Marny exhibited at the Royal Academy. In 1874 the British Journal of Photography reported that

'A Gallic brother, M. Paul Marny Godard, of Paris, has obtained a patent for the application of carbon printing to porcelain or other similar substance, which, after the picture is developed, receives a coating of transparent enamel ...".

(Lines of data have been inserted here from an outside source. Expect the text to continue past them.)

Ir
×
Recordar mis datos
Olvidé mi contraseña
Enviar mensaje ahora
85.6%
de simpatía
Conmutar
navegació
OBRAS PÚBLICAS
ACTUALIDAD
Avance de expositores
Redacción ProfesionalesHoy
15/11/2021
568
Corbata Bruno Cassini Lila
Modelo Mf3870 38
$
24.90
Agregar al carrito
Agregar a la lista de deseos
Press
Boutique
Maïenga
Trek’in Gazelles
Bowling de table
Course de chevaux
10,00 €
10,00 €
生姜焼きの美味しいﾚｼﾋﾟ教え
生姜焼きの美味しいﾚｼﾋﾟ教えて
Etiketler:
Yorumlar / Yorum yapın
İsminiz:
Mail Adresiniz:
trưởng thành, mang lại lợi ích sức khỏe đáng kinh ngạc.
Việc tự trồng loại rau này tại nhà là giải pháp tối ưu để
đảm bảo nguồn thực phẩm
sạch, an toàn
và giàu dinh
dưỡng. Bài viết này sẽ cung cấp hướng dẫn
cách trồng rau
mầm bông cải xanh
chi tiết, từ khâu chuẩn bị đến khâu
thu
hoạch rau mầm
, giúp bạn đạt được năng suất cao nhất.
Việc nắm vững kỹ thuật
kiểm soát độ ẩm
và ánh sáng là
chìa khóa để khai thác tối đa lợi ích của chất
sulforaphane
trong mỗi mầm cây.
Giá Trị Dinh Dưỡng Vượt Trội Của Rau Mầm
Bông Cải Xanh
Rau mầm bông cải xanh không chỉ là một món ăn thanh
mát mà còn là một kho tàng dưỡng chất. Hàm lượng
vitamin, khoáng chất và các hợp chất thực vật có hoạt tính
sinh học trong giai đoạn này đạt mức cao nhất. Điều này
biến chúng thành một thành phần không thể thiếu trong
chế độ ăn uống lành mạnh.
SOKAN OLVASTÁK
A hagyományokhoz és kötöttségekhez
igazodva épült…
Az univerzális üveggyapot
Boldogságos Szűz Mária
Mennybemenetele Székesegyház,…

He died in Scarborough, North Yorkshire, on 24 October 1914.

==Works==
Marny was a watercolour and landscape artist, and a lithographer. He exhibited at the Salon of 1857 in Paris. He is known for his painting The Loss of the Scarborough Lifeboat, which occurred on 2 November 1861, a subject also painted by Henry Redmore, Ernest Roe and J. N. Carte. His work is in galleries in Birkenhead, Lincoln, Scarborough and Whitby.

His painting Scarborough from White Nabb, which is in Scarborough Art Gallery, inspired Andrew Cheetham's North Bay.